2017.06.20
尿石症は一旦治っても、油断すると再発してしまう病気です。弊社に保険金をご請求いただいたデータから、なんと55%(※1)のネコちゃんが再発を経験していることがわかりました。
しっかり気をつけていたのに再発してしまうこともありますし、治ったと思って食事を元に戻したために再発することもあります。尿石症になりやすい「体質」と言ってしまえば簡単ですが、ネコちゃんの生活習慣を見直すことで、より再発しにくい環境をつくってあげることも飼い主様の愛情の証です。
尿石症が再発してしまう原因をもう一度確認し、環境全般について、特に「ごはん」が再発しないものになっているかどうか確認してみることが重要です。
※1…尿石症の治療最終来院日から2ヶ月以上経過し、再度尿石症による請求があった割合。
1.基礎知識を確認しましょう
尿石症はネコちゃんの泌尿器(腎臓、尿管、膀胱、尿道)のどこかに尿石という石ができてしまう病気です。石ができる場所や石の種類によって症状、治療法は異なりますが、特に、膀胱に石ができた場合には、血尿や頻尿になってしまうことがよくあります。
尿石症を予防するためには 、“お水をしっかり飲むこと”、“トイレを我慢させないこと”などが大切です。
2.できる石には種類がある
尿石症の原因となる尿石は、ほとんどの場合、次の2種類のいずれかです。わが子の尿石がどちらであるかご存知でしょうか?
(1)ストルバイト結石
ストルバイト結石は、おしっこがアルカリ性になるとできやすい尿石です。ごはんの成分によって、おしっこがアルカリ性に傾くことがあります。また、食後のおしっこは、ごはんの内容にかかわらずアルカリ性に傾きます。間食が多い子は、おしっこがアルカリ性になっている時間が長くなり尿石ができやすくなってしまいます。
(2)シュウ酸カルシウム結石
シュウ酸カルシウム結石は、おしっこが酸性になるとできやすくなる尿石です。シュウ酸カルシウムはある程度の酸性度合があることと、ごはんの中の尿石の材料(シュウ酸とカルシウム)がそろうことで石ができやすくなります。ごはんの中の成分が適切に調節されたごはんを食べることが大切です。
3.とにかくごはんが大切!
一般的にお肉や魚などのタンパク質を多く食べるとおしっこは酸性に偏り、野菜を多く食べるとアルカリ性に偏ります。多くのネコちゃんのごはんは酸性・アルカリ性がバランスよくなるように調節されています。

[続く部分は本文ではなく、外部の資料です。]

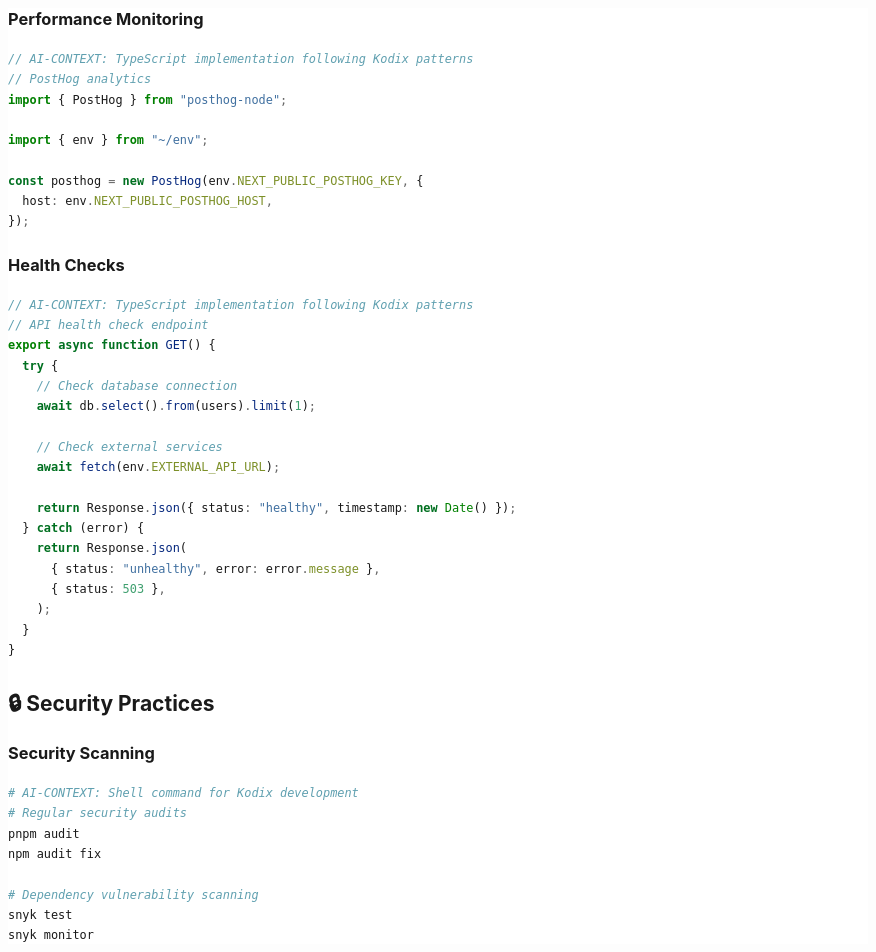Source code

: 

### Performance Monitoring



```typescript
// AI-CONTEXT: TypeScript implementation following Kodix patterns
// PostHog analytics
import { PostHog } from "posthog-node";

import { env } from "~/env";

const posthog = new PostHog(env.NEXT_PUBLIC_POSTHOG_KEY, {
  host: env.NEXT_PUBLIC_POSTHOG_HOST,
});
```



### Health Checks



```typescript
// AI-CONTEXT: TypeScript implementation following Kodix patterns
// API health check endpoint
export async function GET() {
  try {
    // Check database connection
    await db.select().from(users).limit(1);

    // Check external services
    await fetch(env.EXTERNAL_API_URL);

    return Response.json({ status: "healthy", timestamp: new Date() });
  } catch (error) {
    return Response.json(
      { status: "unhealthy", error: error.message },
      { status: 503 },
    );
  }
}
```



## 🔒 Security Practices

### Security Scanning



```bash
# AI-CONTEXT: Shell command for Kodix development
# Regular security audits
pnpm audit
npm audit fix

# Dependency vulnerability scanning
snyk test
snyk monitor
```
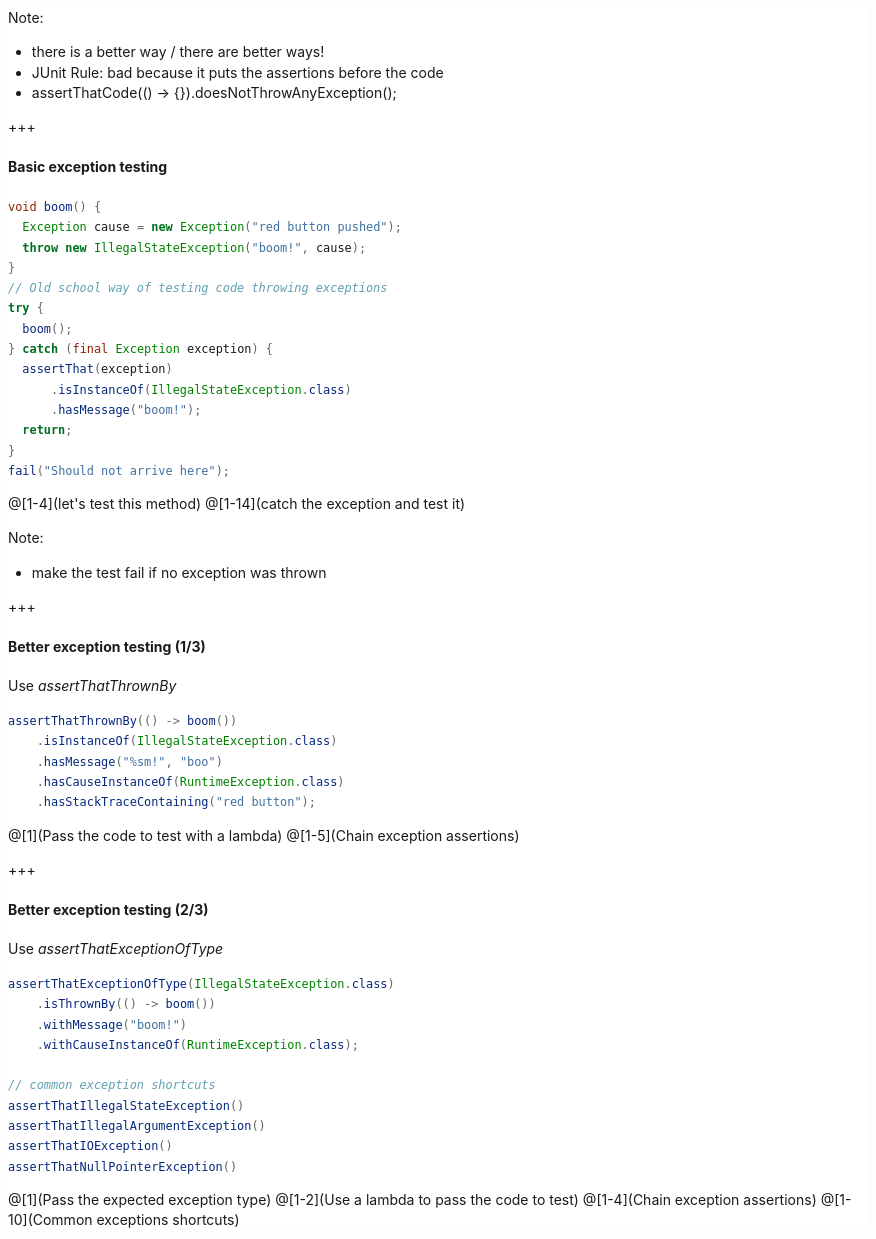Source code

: Note:
* there is a better way / there are better ways!
* JUnit Rule: bad because it puts the assertions before the code
* assertThatCode(() -> {}).doesNotThrowAnyException();

+++

#### Basic exception testing 

```java
void boom() {
  Exception cause = new Exception("red button pushed");
  throw new IllegalStateException("boom!", cause);
}
// Old school way of testing code throwing exceptions
try {                                                              
  boom();                                                        
} catch (final Exception exception) {                           
  assertThat(exception)                                          
      .isInstanceOf(IllegalStateException.class)             
      .hasMessage("boom!");
  return;
}
fail("Should not arrive here");                                          
```
@[1-4](let's test this method)
@[1-14](catch the exception and test it)

Note:
* make the test fail if no exception was thrown

+++

#### Better exception testing (1/3)

Use *assertThatThrownBy* 

```java
assertThatThrownBy(() -> boom())
    .isInstanceOf(IllegalStateException.class)
    .hasMessage("%sm!", "boo")
    .hasCauseInstanceOf(RuntimeException.class)
    .hasStackTraceContaining("red button");
```
@[1](Pass the code to test with a lambda)
@[1-5](Chain exception assertions)

+++

#### Better exception testing (2/3)

Use *assertThatExceptionOfType* 

```java
assertThatExceptionOfType(IllegalStateException.class)
    .isThrownBy(() -> boom())
    .withMessage("boom!")
    .withCauseInstanceOf(RuntimeException.class);

// common exception shortcuts
assertThatIllegalStateException()
assertThatIllegalArgumentException()
assertThatIOException()
assertThatNullPointerException()
```
@[1](Pass the expected exception type)
@[1-2](Use a lambda to pass the code to test)
@[1-4](Chain exception assertions)
@[1-10](Common exceptions shortcuts)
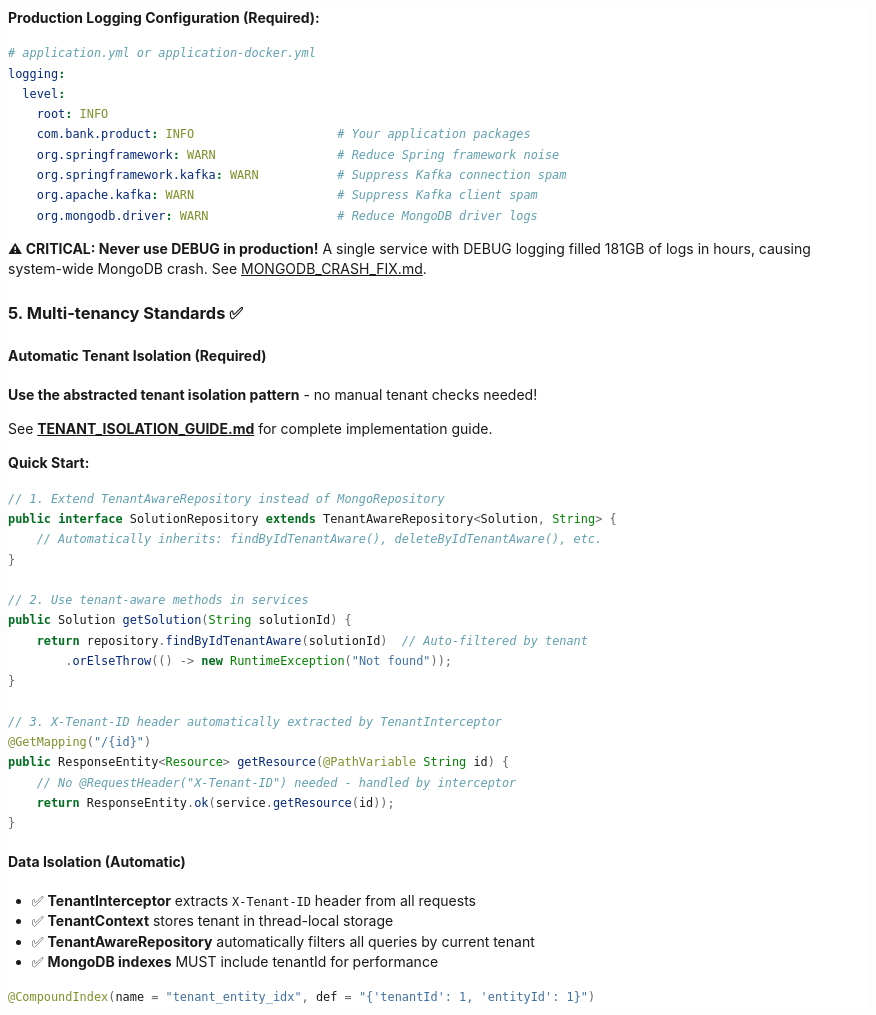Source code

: **Production Logging Configuration (Required):**
```yaml
# application.yml or application-docker.yml
logging:
  level:
    root: INFO
    com.bank.product: INFO                    # Your application packages
    org.springframework: WARN                 # Reduce Spring framework noise
    org.springframework.kafka: WARN           # Suppress Kafka connection spam
    org.apache.kafka: WARN                    # Suppress Kafka client spam
    org.mongodb.driver: WARN                  # Reduce MongoDB driver logs
```

**⚠️ CRITICAL: Never use DEBUG in production!** A single service with DEBUG logging filled 181GB of logs in hours, causing system-wide MongoDB crash. See [MONGODB_CRASH_FIX.md](../MONGODB_CRASH_FIX.md).

### 5. Multi-tenancy Standards ✅

#### Automatic Tenant Isolation (Required)
**Use the abstracted tenant isolation pattern** - no manual tenant checks needed!

See **[TENANT_ISOLATION_GUIDE.md](TENANT_ISOLATION_GUIDE.md)** for complete implementation guide.

**Quick Start:**
```java
// 1. Extend TenantAwareRepository instead of MongoRepository
public interface SolutionRepository extends TenantAwareRepository<Solution, String> {
    // Automatically inherits: findByIdTenantAware(), deleteByIdTenantAware(), etc.
}

// 2. Use tenant-aware methods in services
public Solution getSolution(String solutionId) {
    return repository.findByIdTenantAware(solutionId)  // Auto-filtered by tenant
        .orElseThrow(() -> new RuntimeException("Not found"));
}

// 3. X-Tenant-ID header automatically extracted by TenantInterceptor
@GetMapping("/{id}")
public ResponseEntity<Resource> getResource(@PathVariable String id) {
    // No @RequestHeader("X-Tenant-ID") needed - handled by interceptor
    return ResponseEntity.ok(service.getResource(id));
}
```

#### Data Isolation (Automatic)
- ✅ **TenantInterceptor** extracts `X-Tenant-ID` header from all requests
- ✅ **TenantContext** stores tenant in thread-local storage
- ✅ **TenantAwareRepository** automatically filters all queries by current tenant
- ✅ **MongoDB indexes** MUST include tenantId for performance

```java
@CompoundIndex(name = "tenant_entity_idx", def = "{'tenantId': 1, 'entityId': 1}")
```
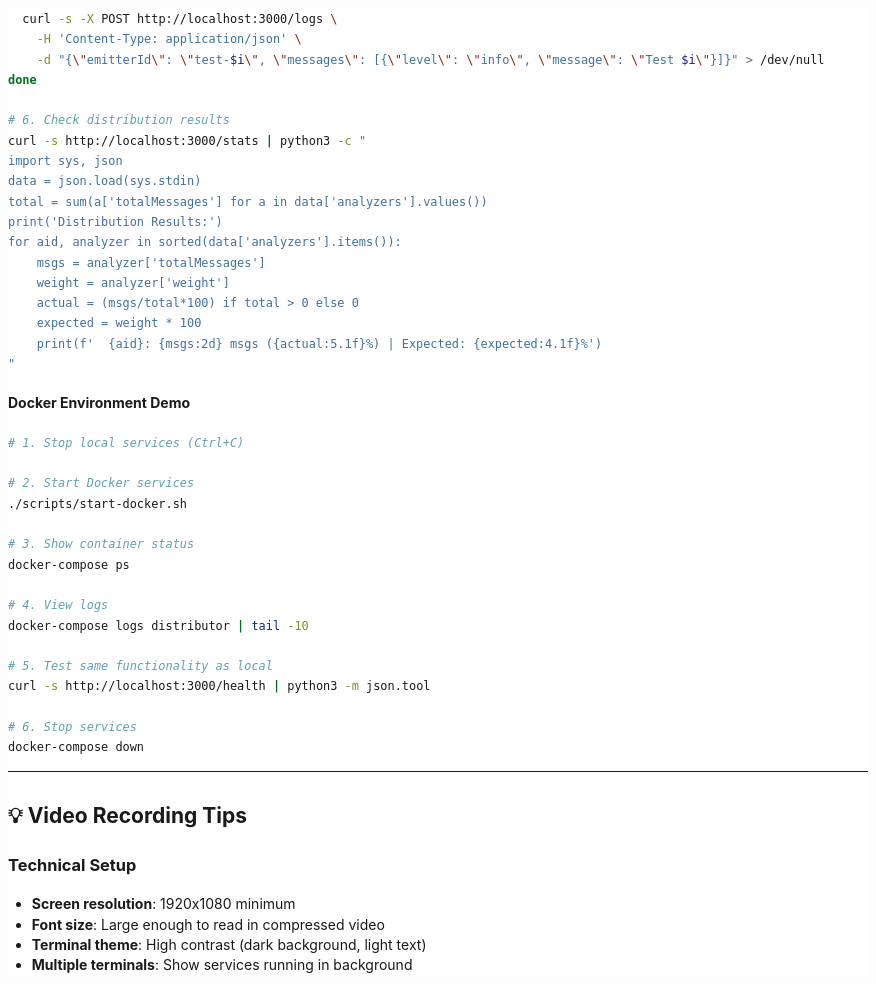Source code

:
```bash
  curl -s -X POST http://localhost:3000/logs \
    -H 'Content-Type: application/json' \
    -d "{\"emitterId\": \"test-$i\", \"messages\": [{\"level\": \"info\", \"message\": \"Test $i\"}]}" > /dev/null
done

# 6. Check distribution results
curl -s http://localhost:3000/stats | python3 -c "
import sys, json
data = json.load(sys.stdin)
total = sum(a['totalMessages'] for a in data['analyzers'].values())
print('Distribution Results:')
for aid, analyzer in sorted(data['analyzers'].items()):
    msgs = analyzer['totalMessages']
    weight = analyzer['weight']
    actual = (msgs/total*100) if total > 0 else 0
    expected = weight * 100
    print(f'  {aid}: {msgs:2d} msgs ({actual:5.1f}%) | Expected: {expected:4.1f}%')
"
```

#### **Docker Environment Demo**
```bash
# 1. Stop local services (Ctrl+C)

# 2. Start Docker services
./scripts/start-docker.sh

# 3. Show container status
docker-compose ps

# 4. View logs
docker-compose logs distributor | tail -10

# 5. Test same functionality as local
curl -s http://localhost:3000/health | python3 -m json.tool

# 6. Stop services
docker-compose down
```

---

## 💡 Video Recording Tips

### **Technical Setup**
- **Screen resolution**: 1920x1080 minimum
- **Font size**: Large enough to read in compressed video
- **Terminal theme**: High contrast (dark background, light text)
- **Multiple terminals**: Show services running in background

両方の尿石を防ぐためには、ごはんの成分に気をつけなければいけません 。尿石症が治っても、その原因が解消されなければ、また再発してしまいますので、治療が終わっても引き続きごはんに気を配りましょう。
4.定期健診も忘れずに
尿石症の原因はまだ完全には解明されていません。お水の飲み方やトイレの習慣など他の生活習慣も重要です。ごはんだけでは再発を防げない子もいるので、お家での予防の他、定期的に動物病院で尿検査を行い、尿石ができやすい状態になっていないかを確認することも大切です。
一度尿石症になってしまった子は、ごはんを変えた時や、健康診断の時におしっこの定期検査も獣医さんに相談してみましょう。